### What you are asked to do
Before copying, set the images aside; then transcribe every entry below exactly.
---------- Source information ----------
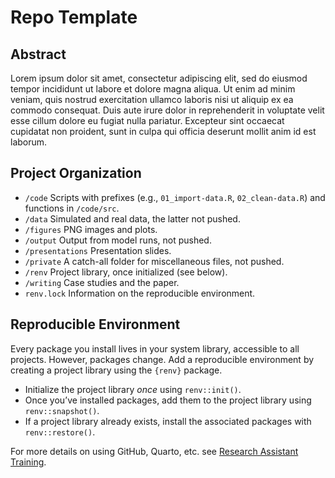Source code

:# Repo Template

## Abstract

Lorem ipsum dolor sit amet, consectetur adipiscing elit, sed do eiusmod
tempor incididunt ut labore et dolore magna aliqua. Ut enim ad minim
veniam, quis nostrud exercitation ullamco laboris nisi ut aliquip ex ea
commodo consequat. Duis aute irure dolor in reprehenderit in voluptate
velit esse cillum dolore eu fugiat nulla pariatur. Excepteur sint
occaecat cupidatat non proident, sunt in culpa qui officia deserunt
mollit anim id est laborum.

## Project Organization

- `/code` Scripts with prefixes (e.g., `01_import-data.R`,
  `02_clean-data.R`) and functions in `/code/src`.
- `/data` Simulated and real data, the latter not pushed.
- `/figures` PNG images and plots.
- `/output` Output from model runs, not pushed.
- `/presentations` Presentation slides.
- `/private` A catch-all folder for miscellaneous files, not pushed.
- `/renv` Project library, once initialized (see below).
- `/writing` Case studies and the paper.
- `renv.lock` Information on the reproducible environment.

## Reproducible Environment

Every package you install lives in your system library, accessible to
all projects. However, packages change. Add a reproducible environment
by creating a project library using the `{renv}` package.

- Initialize the project library *once* using `renv::init()`.
- Once you’ve installed packages, add them to the project library using
  `renv::snapshot()`.
- If a project library already exists, install the associated packages
  with `renv::restore()`.

For more details on using GitHub, Quarto, etc. see [Research Assistant
Training](https://github.com/marcdotson/ra-training).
----------
### Result of this task
Source code

:# Repo Template

## Abstract

Lorem ipsum dolor sit amet, consectetur adipiscing elit, sed do eiusmod
tempor incididunt ut labore et dolore magna aliqua. Ut enim ad minim
veniam, quis nostrud exercitation ullamco laboris nisi ut aliquip ex ea
commodo consequat. Duis aute irure dolor in reprehenderit in voluptate
velit esse cillum dolore eu fugiat nulla pariatur. Excepteur sint
occaecat cupidatat non proident, sunt in culpa qui officia deserunt
mollit anim id est laborum.

## Project Organization

- `/code` Scripts with prefixes (e.g., `01_import-data.R`,
  `02_clean-data.R`) and functions in `/code/src`.
- `/data` Simulated and real data, the latter not pushed.
- `/figures` PNG images and plots.
- `/output` Output from model runs, not pushed.
- `/presentations` Presentation slides.
- `/private` A catch-all folder for miscellaneous files, not pushed.
- `/renv` Project library, once initialized (see below).
- `/writing` Case studies and the paper.
- `renv.lock` Information on the reproducible environment.

## Reproducible Environment

Every package you install lives in your system library, accessible to
all projects. However, packages change. Add a reproducible environment
by creating a project library using the `{renv}` package.

- Initialize the project library *once* using `renv::init()`.
- Once you’ve installed packages, add them to the project library using
  `renv::snapshot()`.
- If a project library already exists, install the associated packages
  with `renv::restore()`.

For more details on using GitHub, Quarto, etc. see [Research Assistant
Training](https://github.com/marcdotson/ra-training).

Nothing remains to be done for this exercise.